The village board likely won't vote on a parking rate hike until later this year, but in a study session last Thursday, trustees had a chance to debate the issue, which could affect all parts of the community: residents, businesses, and government.

In the past year, about 75 percent of all transactions at Oak Park garages were free, with the village taking in about $500,000 in revenues, not including permits ($960,000).

On the other side, the village spent about $2.9 million on garages in 2007, along with $1.7 in debt, which comes out to a deficit of $3.14 million.

To reverse the shortfall, the village is proposing a rate of $1 for the first hour, $2 per hour for the next two to five, $3 for six hours and up, to a maximum rate of $18. With those rates, the village could hypothetically bring in around $250,000.

Some trustees said the increase will hurt businesses, while others believe it's a necessary first step in the 2008 budget.

"The big [change] is getting some revenue and breaking this expectation that parking is supposed to be free at structures in Oak Park," Barwin said.

Trustee Jon Hale said he wants to see numbers from similar communities on how adding or changing parking fees affects them. He would like to maintain some free parking to support retailers.

"A priority of this board is retail revitalization, and these rate structures are just limited to how these garages operate," Hale said. "They have a broader impact on the business community, the retail community and how people shop."
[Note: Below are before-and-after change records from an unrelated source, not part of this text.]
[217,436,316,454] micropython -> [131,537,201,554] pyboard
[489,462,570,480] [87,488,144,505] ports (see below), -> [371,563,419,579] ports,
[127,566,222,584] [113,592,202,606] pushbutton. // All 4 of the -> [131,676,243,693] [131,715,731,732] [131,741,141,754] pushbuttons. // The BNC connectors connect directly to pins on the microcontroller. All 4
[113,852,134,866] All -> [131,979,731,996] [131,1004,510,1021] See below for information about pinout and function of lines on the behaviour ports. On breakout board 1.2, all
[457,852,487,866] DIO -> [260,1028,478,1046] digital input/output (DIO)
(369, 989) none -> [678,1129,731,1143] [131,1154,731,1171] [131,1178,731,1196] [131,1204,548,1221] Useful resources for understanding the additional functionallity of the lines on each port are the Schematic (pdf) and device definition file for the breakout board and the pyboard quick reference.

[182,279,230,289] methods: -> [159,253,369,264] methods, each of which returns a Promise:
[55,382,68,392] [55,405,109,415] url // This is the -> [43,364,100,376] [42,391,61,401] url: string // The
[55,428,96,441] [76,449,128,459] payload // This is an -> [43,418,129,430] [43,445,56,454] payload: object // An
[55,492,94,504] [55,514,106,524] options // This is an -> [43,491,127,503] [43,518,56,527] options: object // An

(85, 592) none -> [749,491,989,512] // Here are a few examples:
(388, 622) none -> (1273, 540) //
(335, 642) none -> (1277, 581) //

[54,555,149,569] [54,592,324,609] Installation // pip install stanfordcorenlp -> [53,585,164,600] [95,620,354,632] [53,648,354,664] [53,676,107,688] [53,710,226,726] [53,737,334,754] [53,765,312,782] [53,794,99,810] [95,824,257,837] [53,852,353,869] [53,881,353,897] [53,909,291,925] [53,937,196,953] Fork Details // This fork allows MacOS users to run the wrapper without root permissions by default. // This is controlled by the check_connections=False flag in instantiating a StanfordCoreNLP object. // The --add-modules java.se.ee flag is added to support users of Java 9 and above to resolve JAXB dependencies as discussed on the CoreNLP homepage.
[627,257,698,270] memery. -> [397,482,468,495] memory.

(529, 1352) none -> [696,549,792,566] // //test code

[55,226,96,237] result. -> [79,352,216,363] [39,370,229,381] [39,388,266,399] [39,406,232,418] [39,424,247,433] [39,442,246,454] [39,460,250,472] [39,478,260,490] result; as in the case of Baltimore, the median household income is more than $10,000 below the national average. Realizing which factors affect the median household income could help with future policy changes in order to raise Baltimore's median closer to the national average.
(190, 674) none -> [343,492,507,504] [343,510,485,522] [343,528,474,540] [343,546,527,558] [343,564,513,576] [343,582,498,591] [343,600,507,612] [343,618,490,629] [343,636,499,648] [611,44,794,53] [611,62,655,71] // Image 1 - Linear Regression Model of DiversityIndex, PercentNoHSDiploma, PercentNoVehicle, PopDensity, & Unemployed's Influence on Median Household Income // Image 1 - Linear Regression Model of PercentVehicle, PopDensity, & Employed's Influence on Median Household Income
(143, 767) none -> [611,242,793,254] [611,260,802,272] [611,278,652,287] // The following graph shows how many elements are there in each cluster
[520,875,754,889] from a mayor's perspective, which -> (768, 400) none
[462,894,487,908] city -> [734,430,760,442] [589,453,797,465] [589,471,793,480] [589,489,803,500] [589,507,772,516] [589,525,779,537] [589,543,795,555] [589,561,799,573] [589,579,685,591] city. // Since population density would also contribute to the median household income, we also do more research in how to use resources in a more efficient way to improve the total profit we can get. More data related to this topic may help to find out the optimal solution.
Trustee Greg Marsey said he's wary of "analysis paralysis" and getting bogged down by the numbers. He acknowledged that a fee might decrease garage traffic but said it's important to at least capture some revenues.

"It will almost certainly reduce the number of trips, but I don't think significantly enough to outweigh the additional revenue we're going to collect," Marsey said.

"We're going to create a lot of discussion, angst with everybody to collect $250,000, and I don't know that that's worth it this year," Trustee John Hedges said.

President David Pope agreed, saying the small benefit to the parking fund balance from a rate increase would be outweighed by any shifts in parking behavior. He worried that downtown visitors might circle all over trying to find free street spaces, adding to congestion in the area.

The $250,000 revenue estimate doesn't consider changes in parking behavior, which makes that estimate overly optimistic, Pope said.

"A positive impact to that fund balance may not be sufficiently material, particularly if it's going to drive changes in behavior," Pope added.

Trustee Ernest Moore wondered if making villagers pay a fee for a garage created by tax money would be overbearing on taxpayers.

"Aren't I being taxed again?" he asked.

Trustee Ray Johnson said the village needs to market its garages better and present their advantages over parking on the street: clean, well lit, covered from rain or snow, etc.

"I'm totally fine with a rate structure; there's no such thing as free parking," Johnson said. "You can't even get a cup of coffee at the airport without dropping $3 for the first hour. So this puts us on the step of some financial leadership."

"I have a really difficult time understanding how beginning to address the rate structure is going to cause irreparable harm," said Trustee Jan Pate. "I think that people may have a knee-jerk reaction, but over time they're going to adjust."

"This village can no longer, in my opinion, continue to subsidize public parking," Marsey said. "We have no fund balance. ... When the conversation is through, somebody is going to have to pick up the tab."

Village staff plans to come back to the board with more detailed info on parking rates and their effects on similar villages. The board will decide on the rates probably by the end of this year.